After giving birth, my life changed more dramatically than I had ever imagined. Like many mothers, I had a traumatic birth experience. I felt as though my unplanned/emergency cesarean section was my first failure. I soon found my new role as a mom to be isolating and lonely, often wondering if I was truly cut out to bring a child into this world. No one talked about how hard it was adjusting to motherhood. I was also grieving the loss of my old self and my marriage as I had known it.
On top of all the "normal" changes new moms face, I was diagnosed with postpartum anxiety when Riley was just 10 weeks old. Beyond the severe anxiety, I was experiencing panic, had obsessive compulsive tendancies, as well as extreme insomnia (not because of the baby). I was devastated to say the least. To be diagnosed with a Perinatal Mood and Anxiety Disorder is not what you expect to encounter when you give birth to a beautiful new baby. Looking back, those were the most desperate and challenging days of my life. I felt worthless, overwhelmed, and overcome but fought to find my "old" self again. My own patient advocacy helped me through some of my darkest days.
Because of my experience, it’s become my passion to inspire other moms by sharing my journey. It's not just my story that I aim to spread, but also honesty about motherhood and the parenting profession in general. Just as the African Proverb states, “It takes a village to raise a child." It also takes a village to support the mothers of those children.

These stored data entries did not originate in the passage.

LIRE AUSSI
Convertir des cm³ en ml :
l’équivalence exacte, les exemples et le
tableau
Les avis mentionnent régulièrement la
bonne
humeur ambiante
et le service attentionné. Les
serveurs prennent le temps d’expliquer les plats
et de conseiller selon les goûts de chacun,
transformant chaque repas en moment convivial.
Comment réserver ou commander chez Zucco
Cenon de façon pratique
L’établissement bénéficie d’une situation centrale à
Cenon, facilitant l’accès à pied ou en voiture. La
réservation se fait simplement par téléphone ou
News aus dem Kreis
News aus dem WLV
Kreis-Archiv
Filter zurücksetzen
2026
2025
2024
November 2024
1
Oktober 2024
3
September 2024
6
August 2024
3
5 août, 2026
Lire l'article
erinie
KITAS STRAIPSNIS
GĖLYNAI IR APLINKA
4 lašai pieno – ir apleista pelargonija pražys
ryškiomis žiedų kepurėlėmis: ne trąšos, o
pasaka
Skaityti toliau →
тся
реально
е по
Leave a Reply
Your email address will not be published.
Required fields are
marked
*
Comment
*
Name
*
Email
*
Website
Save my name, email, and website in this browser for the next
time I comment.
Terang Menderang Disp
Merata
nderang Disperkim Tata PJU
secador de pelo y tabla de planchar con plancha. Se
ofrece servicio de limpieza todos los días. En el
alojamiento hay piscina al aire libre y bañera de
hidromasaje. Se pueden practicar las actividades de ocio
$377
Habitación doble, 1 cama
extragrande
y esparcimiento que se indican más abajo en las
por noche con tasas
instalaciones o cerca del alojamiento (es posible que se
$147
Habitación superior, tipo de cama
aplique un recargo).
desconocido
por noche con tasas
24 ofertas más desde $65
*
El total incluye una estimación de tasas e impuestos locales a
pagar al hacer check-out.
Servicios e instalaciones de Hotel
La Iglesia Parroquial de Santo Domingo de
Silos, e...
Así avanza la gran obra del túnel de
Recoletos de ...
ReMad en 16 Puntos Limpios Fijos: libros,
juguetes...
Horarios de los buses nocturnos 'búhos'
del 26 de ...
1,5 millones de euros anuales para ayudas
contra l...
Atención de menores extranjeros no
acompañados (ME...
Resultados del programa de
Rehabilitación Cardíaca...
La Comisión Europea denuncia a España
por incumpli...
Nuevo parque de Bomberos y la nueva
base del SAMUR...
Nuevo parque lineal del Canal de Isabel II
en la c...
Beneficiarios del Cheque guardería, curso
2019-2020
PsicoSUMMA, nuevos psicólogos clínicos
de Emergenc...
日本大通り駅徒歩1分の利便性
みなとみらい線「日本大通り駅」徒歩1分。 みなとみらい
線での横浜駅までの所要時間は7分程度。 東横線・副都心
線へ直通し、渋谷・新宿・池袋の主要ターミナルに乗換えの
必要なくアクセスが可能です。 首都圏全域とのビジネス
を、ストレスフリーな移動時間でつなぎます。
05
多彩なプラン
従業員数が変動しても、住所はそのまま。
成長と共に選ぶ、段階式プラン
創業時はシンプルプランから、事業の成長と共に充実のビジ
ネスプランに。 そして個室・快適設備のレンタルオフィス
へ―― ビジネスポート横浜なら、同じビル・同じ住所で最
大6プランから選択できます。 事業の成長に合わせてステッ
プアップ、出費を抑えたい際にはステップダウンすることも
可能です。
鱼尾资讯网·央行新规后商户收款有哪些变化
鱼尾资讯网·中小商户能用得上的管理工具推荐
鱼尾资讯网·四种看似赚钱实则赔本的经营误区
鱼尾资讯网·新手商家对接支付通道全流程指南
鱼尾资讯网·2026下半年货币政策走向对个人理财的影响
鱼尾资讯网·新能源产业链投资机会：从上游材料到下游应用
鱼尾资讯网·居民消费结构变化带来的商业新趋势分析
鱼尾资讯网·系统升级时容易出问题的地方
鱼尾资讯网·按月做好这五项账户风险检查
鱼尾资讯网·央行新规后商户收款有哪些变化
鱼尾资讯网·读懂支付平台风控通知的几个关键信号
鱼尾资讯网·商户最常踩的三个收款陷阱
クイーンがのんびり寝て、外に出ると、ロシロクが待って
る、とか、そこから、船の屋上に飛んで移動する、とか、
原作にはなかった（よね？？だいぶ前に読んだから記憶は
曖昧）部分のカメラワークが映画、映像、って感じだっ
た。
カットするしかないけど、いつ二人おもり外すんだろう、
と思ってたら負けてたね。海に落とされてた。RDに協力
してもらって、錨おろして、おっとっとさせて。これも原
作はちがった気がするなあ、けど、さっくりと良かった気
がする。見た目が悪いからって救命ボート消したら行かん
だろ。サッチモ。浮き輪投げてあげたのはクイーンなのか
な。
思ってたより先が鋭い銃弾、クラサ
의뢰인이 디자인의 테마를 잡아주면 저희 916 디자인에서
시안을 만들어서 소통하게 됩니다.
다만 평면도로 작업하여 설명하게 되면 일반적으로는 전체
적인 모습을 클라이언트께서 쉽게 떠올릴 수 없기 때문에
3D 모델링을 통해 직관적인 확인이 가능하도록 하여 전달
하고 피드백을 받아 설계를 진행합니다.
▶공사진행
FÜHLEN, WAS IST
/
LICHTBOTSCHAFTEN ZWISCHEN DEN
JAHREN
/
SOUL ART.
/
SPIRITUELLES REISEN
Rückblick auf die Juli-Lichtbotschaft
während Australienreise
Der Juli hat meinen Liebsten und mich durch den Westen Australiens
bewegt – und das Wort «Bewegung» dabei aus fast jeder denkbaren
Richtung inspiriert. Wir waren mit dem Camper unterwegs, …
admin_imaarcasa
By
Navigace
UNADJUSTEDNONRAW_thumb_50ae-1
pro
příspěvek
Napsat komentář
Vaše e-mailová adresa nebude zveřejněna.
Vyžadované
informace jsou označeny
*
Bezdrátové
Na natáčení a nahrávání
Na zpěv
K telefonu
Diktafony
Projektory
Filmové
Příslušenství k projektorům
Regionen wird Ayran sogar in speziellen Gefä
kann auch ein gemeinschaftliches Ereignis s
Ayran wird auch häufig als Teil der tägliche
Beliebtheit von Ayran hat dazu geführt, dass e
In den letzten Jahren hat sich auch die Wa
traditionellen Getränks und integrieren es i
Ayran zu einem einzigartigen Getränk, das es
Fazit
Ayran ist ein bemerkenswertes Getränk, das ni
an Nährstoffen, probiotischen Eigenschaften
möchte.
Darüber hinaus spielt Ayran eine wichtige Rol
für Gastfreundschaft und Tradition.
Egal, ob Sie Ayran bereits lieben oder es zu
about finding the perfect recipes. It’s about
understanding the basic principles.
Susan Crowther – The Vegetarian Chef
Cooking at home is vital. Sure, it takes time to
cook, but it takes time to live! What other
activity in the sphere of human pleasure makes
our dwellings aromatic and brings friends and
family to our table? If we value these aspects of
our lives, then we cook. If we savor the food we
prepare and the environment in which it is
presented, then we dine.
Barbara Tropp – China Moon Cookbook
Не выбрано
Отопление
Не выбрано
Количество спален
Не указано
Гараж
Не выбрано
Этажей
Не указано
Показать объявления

Postpartum care in the United States looks very different from other cultures. Motherhood is a long journey and all too often we feel as if we have to do it alone or are forced to do it alone based on circumstances. In our culture, after a short stay in the hospital, mothers are typically sent home to recover from pregnancy and childbirth as well as take care of their newborn. Most often she is left to fend for herself. In Misconceptions, Naomi Wolf points out, “…American women are profoundly under supported-by their families, their workplaces, and the larger society-in coping with the strains of new motherhood…non-Western cultures believe that the healthiest mother-baby bond depends on the community of women doing everything possible to mother the new mother, so that she can focus on becoming a mother to her newborn.” In my opinion, we are setting our mothers up for failure by not providing them with the appropriate emotional and physical support during such a critical time of need. The “fourth trimester” (a nonmedical term referring to the first 3 months postpartum) is a time full of adjustment and growth for mom, baby and family. Facts such as these have fueled me to seek out change when it comes to how we treat our mothers.
As The Village Doula I will provide nurturing and non-judgemental support deserving to all mothers (along with partners, support persons, and families) during this transitional time. Bringing a new little person into your world is a challenge, whether it's your first baby or your fourth. I will also continue to advocate and work diligently to de-stigmatize maternal mental health issues for mothers who suffer during the postpartum period.
Over the last 6 years I have worked in our postpartum community and look forward to continuing to do so in the West Michigan area.